◆ About this exercise:
From the listing below, pull out all lines with "Finance" in them.

◆ Given entries:
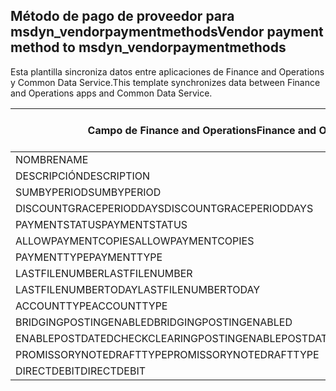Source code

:## <a name="vendor-payment-method-to-msdyn_vendorpaymentmethods"></a><span data-ttu-id="d9bd0-101">Método de pago de proveedor para msdyn_vendorpaymentmethods</span><span class="sxs-lookup"><span data-stu-id="d9bd0-101">Vendor payment method to msdyn_vendorpaymentmethods</span></span>

<span data-ttu-id="d9bd0-102">Esta plantilla sincroniza datos entre aplicaciones de Finance and Operations y Common Data Service.</span><span class="sxs-lookup"><span data-stu-id="d9bd0-102">This template synchronizes data between Finance and Operations apps and Common Data Service.</span></span>

<span data-ttu-id="d9bd0-103">Campo de Finance and Operations</span><span class="sxs-lookup"><span data-stu-id="d9bd0-103">Finance and Operations field</span></span> | <span data-ttu-id="d9bd0-104">Tipo de asignación</span><span class="sxs-lookup"><span data-stu-id="d9bd0-104">Map type</span></span> | <span data-ttu-id="d9bd0-105">Otro campo de Dynamics 365</span><span class="sxs-lookup"><span data-stu-id="d9bd0-105">Other Dynamics 365 field</span></span> | <span data-ttu-id="d9bd0-106">Valor predeterminado</span><span class="sxs-lookup"><span data-stu-id="d9bd0-106">Default value</span></span>
---|---|---|---
<span data-ttu-id="d9bd0-107">NOMBRE</span><span class="sxs-lookup"><span data-stu-id="d9bd0-107">NAME</span></span> | = | <span data-ttu-id="d9bd0-108">msdyn_name</span><span class="sxs-lookup"><span data-stu-id="d9bd0-108">msdyn_name</span></span> | 
<span data-ttu-id="d9bd0-109">DESCRIPCIÓN</span><span class="sxs-lookup"><span data-stu-id="d9bd0-109">DESCRIPTION</span></span> | = | <span data-ttu-id="d9bd0-110">msdyn_description</span><span class="sxs-lookup"><span data-stu-id="d9bd0-110">msdyn_description</span></span> | 
<span data-ttu-id="d9bd0-111">SUMBYPERIOD</span><span class="sxs-lookup"><span data-stu-id="d9bd0-111">SUMBYPERIOD</span></span> | >< | <span data-ttu-id="d9bd0-112">msdyn_sumbyperiod</span><span class="sxs-lookup"><span data-stu-id="d9bd0-112">msdyn_sumbyperiod</span></span> | 
<span data-ttu-id="d9bd0-113">DISCOUNTGRACEPERIODDAYS</span><span class="sxs-lookup"><span data-stu-id="d9bd0-113">DISCOUNTGRACEPERIODDAYS</span></span> | = | <span data-ttu-id="d9bd0-114">msdyn_discountgraceperioddays</span><span class="sxs-lookup"><span data-stu-id="d9bd0-114">msdyn_discountgraceperioddays</span></span> | 
<span data-ttu-id="d9bd0-115">PAYMENTSTATUS</span><span class="sxs-lookup"><span data-stu-id="d9bd0-115">PAYMENTSTATUS</span></span> | >< | <span data-ttu-id="d9bd0-116">msdyn_paymentstatus</span><span class="sxs-lookup"><span data-stu-id="d9bd0-116">msdyn_paymentstatus</span></span> | 
<span data-ttu-id="d9bd0-117">ALLOWPAYMENTCOPIES</span><span class="sxs-lookup"><span data-stu-id="d9bd0-117">ALLOWPAYMENTCOPIES</span></span> | >< | <span data-ttu-id="d9bd0-118">msdyn_allowpaymentcopies</span><span class="sxs-lookup"><span data-stu-id="d9bd0-118">msdyn_allowpaymentcopies</span></span> | 
<span data-ttu-id="d9bd0-119">PAYMENTTYPE</span><span class="sxs-lookup"><span data-stu-id="d9bd0-119">PAYMENTTYPE</span></span> | >< | <span data-ttu-id="d9bd0-120">msdyn_paymenttype</span><span class="sxs-lookup"><span data-stu-id="d9bd0-120">msdyn_paymenttype</span></span> | 
<span data-ttu-id="d9bd0-121">LASTFILENUMBER</span><span class="sxs-lookup"><span data-stu-id="d9bd0-121">LASTFILENUMBER</span></span> | = | <span data-ttu-id="d9bd0-122">msdyn_lastfilenumber</span><span class="sxs-lookup"><span data-stu-id="d9bd0-122">msdyn_lastfilenumber</span></span> | 
<span data-ttu-id="d9bd0-123">LASTFILENUMBERTODAY</span><span class="sxs-lookup"><span data-stu-id="d9bd0-123">LASTFILENUMBERTODAY</span></span> | = | <span data-ttu-id="d9bd0-124">msdyn_lastfilenumbertoday</span><span class="sxs-lookup"><span data-stu-id="d9bd0-124">msdyn_lastfilenumbertoday</span></span> | 
<span data-ttu-id="d9bd0-125">ACCOUNTTYPE</span><span class="sxs-lookup"><span data-stu-id="d9bd0-125">ACCOUNTTYPE</span></span> | >< | <span data-ttu-id="d9bd0-126">msdyn_accounttype</span><span class="sxs-lookup"><span data-stu-id="d9bd0-126">msdyn_accounttype</span></span> | 
<span data-ttu-id="d9bd0-127">BRIDGINGPOSTINGENABLED</span><span class="sxs-lookup"><span data-stu-id="d9bd0-127">BRIDGINGPOSTINGENABLED</span></span> | >< | <span data-ttu-id="d9bd0-128">msdyn_bridgingposting</span><span class="sxs-lookup"><span data-stu-id="d9bd0-128">msdyn_bridgingposting</span></span> | 
<span data-ttu-id="d9bd0-129">ENABLEPOSTDATEDCHECKCLEARINGPOSTING</span><span class="sxs-lookup"><span data-stu-id="d9bd0-129">ENABLEPOSTDATEDCHECKCLEARINGPOSTING</span></span> | >< | <span data-ttu-id="d9bd0-130">msdyn_postdatedcheckclearingposting</span><span class="sxs-lookup"><span data-stu-id="d9bd0-130">msdyn_postdatedcheckclearingposting</span></span> | 
<span data-ttu-id="d9bd0-131">PROMISSORYNOTEDRAFTTYPE</span><span class="sxs-lookup"><span data-stu-id="d9bd0-131">PROMISSORYNOTEDRAFTTYPE</span></span> | >< | <span data-ttu-id="d9bd0-132">msdyn_promissorynotedrafttype</span><span class="sxs-lookup"><span data-stu-id="d9bd0-132">msdyn_promissorynotedrafttype</span></span> | 
<span data-ttu-id="d9bd0-133">DIRECTDEBIT</span><span class="sxs-lookup"><span data-stu-id="d9bd0-133">DIRECTDEBIT</span></span> | >< | <span data-ttu-id="d9bd0-134">msdyn_directdebit</span><span class="sxs-lookup"><span data-stu-id="d9bd0-134">msdyn_directdebit</span></span> |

◆ Exercise output:
<span data-ttu-id="d9bd0-102">Esta plantilla sincroniza datos entre aplicaciones de Finance and Operations y Common Data Service.</span><span class="sxs-lookup"><span data-stu-id="d9bd0-102">This template synchronizes data between Finance and Operations apps and Common Data Service.</span></span>
<span data-ttu-id="d9bd0-103">Campo de Finance and Operations</span><span class="sxs-lookup"><span data-stu-id="d9bd0-103">Finance and Operations field</span></span> | <span data-ttu-id="d9bd0-104">Tipo de asignación</span><span class="sxs-lookup"><span data-stu-id="d9bd0-104">Map type</span></span> | <span data-ttu-id="d9bd0-105">Otro campo de Dynamics 365</span><span class="sxs-lookup"><span data-stu-id="d9bd0-105">Other Dynamics 365 field</span></span> | <span data-ttu-id="d9bd0-106">Valor predeterminado</span><span class="sxs-lookup"><span data-stu-id="d9bd0-106">Default value</span></span>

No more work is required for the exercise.